Records supplied:
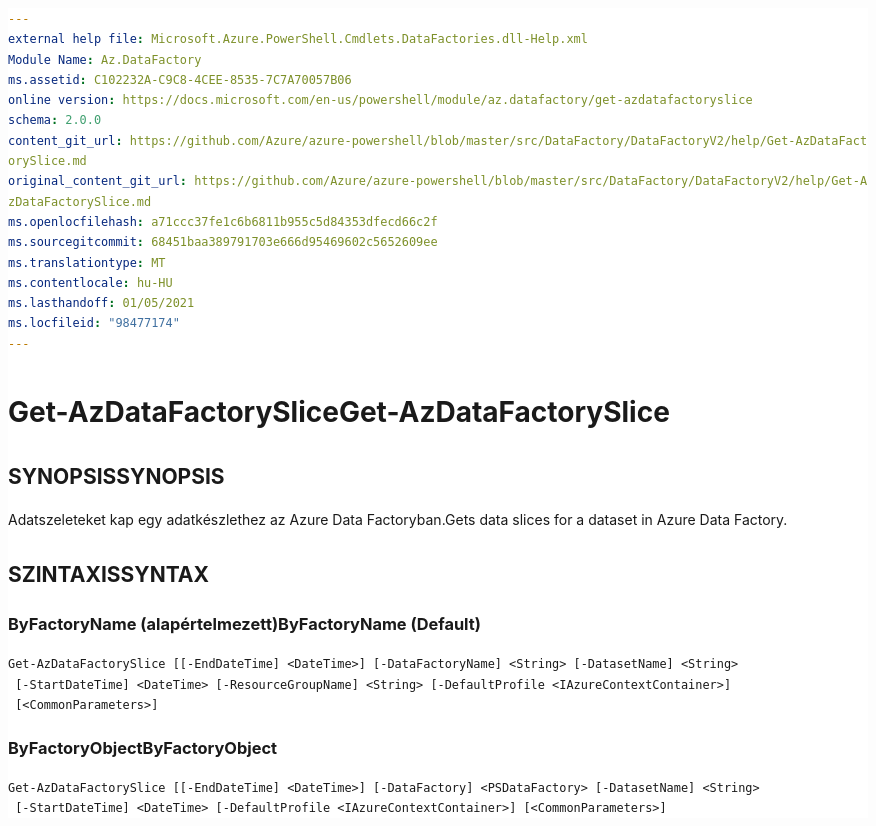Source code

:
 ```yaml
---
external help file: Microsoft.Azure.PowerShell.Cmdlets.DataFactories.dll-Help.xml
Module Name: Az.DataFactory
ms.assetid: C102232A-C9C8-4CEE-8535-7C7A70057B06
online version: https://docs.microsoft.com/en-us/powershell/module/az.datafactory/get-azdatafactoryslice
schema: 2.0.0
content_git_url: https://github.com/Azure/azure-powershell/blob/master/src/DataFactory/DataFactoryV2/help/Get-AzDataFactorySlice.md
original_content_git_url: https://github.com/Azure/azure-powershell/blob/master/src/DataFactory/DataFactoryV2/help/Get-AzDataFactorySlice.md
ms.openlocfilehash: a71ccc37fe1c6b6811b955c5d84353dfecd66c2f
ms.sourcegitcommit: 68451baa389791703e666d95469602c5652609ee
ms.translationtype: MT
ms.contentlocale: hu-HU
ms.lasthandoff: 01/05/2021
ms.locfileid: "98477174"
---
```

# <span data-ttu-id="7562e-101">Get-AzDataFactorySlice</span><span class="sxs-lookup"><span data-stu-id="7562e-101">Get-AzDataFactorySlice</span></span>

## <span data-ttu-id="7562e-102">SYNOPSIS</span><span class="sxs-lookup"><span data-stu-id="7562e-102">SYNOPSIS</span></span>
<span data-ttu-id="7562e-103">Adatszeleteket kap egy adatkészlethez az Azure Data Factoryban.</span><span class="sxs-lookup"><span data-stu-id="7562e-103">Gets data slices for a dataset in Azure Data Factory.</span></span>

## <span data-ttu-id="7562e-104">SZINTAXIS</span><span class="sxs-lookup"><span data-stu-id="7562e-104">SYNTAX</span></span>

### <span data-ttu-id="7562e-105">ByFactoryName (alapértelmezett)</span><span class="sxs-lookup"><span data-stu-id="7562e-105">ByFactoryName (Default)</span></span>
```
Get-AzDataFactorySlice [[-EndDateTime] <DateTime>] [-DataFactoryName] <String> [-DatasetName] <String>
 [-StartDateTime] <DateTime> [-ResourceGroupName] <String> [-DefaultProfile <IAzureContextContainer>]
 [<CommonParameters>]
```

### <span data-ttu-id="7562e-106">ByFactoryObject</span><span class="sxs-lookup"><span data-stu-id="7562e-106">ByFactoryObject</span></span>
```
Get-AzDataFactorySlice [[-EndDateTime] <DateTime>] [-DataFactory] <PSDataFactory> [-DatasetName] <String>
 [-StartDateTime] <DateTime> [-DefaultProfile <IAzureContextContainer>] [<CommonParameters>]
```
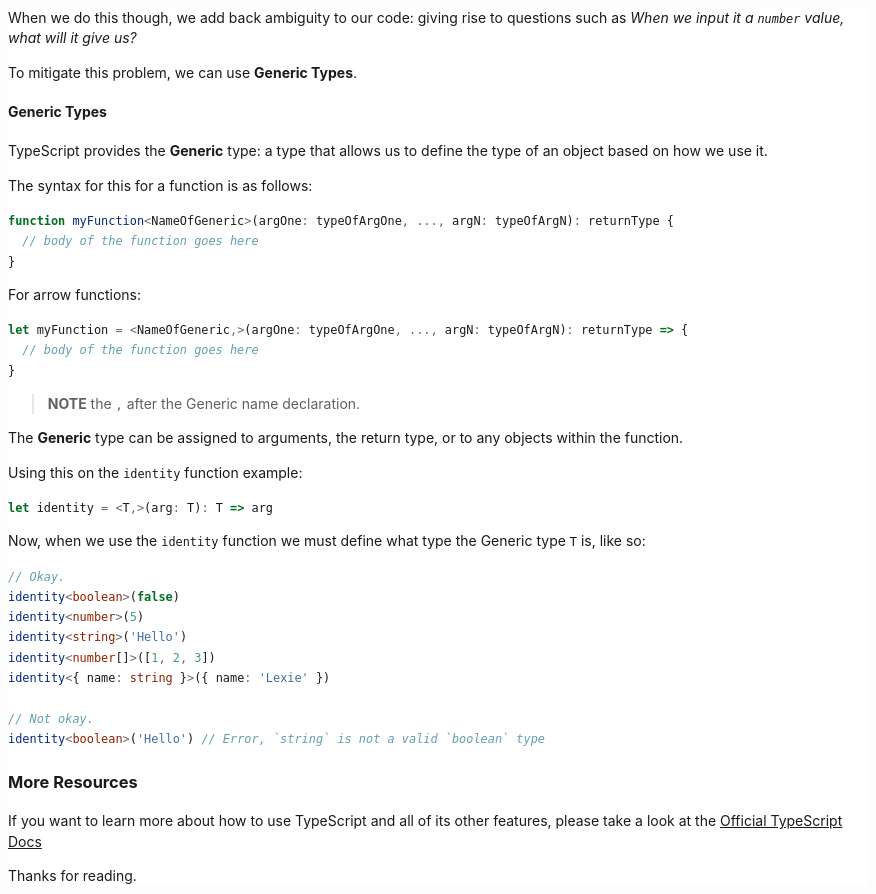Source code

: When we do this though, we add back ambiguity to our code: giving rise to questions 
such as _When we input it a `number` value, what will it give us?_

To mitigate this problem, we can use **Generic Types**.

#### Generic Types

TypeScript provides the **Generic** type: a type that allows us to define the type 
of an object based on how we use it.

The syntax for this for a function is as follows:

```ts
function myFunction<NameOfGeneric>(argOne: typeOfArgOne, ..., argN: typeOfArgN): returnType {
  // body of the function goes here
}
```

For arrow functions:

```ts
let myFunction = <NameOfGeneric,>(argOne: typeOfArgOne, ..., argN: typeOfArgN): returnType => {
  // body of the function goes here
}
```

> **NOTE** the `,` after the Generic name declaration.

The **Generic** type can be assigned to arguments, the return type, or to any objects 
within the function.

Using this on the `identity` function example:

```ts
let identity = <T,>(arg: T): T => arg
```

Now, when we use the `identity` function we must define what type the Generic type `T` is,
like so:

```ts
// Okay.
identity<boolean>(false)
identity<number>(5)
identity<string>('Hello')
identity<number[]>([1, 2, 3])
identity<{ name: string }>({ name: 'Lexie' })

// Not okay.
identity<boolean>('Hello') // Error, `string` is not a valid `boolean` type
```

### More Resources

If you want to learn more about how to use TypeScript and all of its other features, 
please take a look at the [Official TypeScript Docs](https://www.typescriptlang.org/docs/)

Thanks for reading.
...
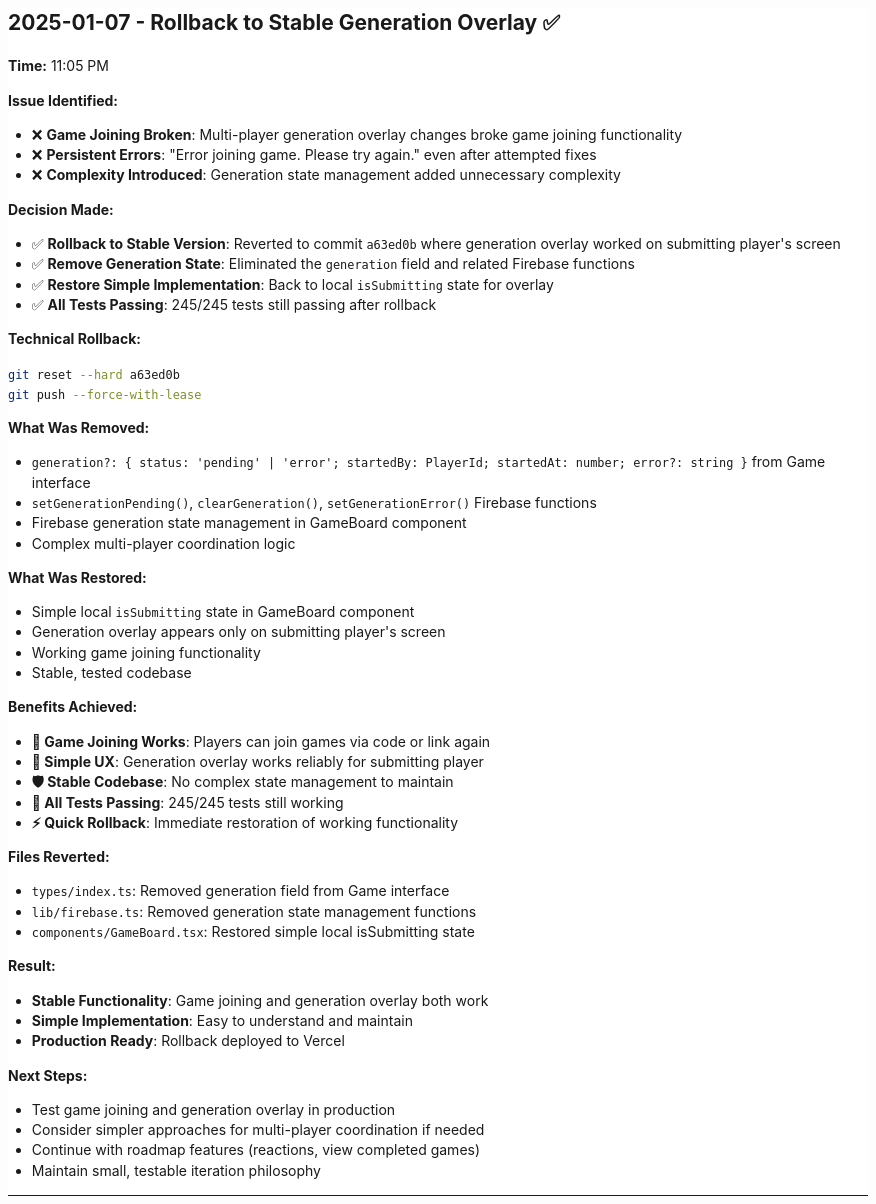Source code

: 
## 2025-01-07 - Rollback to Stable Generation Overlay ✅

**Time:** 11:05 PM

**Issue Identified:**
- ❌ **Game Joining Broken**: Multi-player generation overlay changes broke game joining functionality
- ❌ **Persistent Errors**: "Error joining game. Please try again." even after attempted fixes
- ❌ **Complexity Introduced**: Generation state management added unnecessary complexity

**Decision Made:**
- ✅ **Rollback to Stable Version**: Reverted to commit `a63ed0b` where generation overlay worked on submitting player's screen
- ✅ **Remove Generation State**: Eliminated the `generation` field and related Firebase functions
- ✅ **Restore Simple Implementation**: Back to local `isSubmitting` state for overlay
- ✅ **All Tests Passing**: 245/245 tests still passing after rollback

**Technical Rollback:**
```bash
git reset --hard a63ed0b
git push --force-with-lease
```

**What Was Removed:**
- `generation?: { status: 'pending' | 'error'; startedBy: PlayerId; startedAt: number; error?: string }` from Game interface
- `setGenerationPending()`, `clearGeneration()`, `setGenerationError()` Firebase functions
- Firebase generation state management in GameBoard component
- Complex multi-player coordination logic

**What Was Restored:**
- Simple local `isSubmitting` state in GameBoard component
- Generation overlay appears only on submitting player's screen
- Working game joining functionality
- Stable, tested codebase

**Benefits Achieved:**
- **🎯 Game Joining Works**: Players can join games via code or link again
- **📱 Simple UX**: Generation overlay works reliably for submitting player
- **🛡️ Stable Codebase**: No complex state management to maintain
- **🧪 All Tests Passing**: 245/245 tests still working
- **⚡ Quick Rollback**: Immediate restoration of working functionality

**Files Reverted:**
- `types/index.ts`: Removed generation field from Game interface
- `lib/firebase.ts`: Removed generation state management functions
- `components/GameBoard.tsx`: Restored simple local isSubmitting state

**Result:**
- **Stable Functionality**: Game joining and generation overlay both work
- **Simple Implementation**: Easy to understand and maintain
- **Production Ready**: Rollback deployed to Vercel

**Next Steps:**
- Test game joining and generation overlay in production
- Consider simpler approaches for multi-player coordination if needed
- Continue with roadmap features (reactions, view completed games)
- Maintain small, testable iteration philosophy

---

What you need to do:
Filter the entries above down to the lines that hold the word "NameOfGeneric", and copy those lines.

Finished exercise:
function myFunction<NameOfGeneric>(argOne: typeOfArgOne, ..., argN: typeOfArgN): returnType {
let myFunction = <NameOfGeneric,>(argOne: typeOfArgOne, ..., argN: typeOfArgN): returnType => {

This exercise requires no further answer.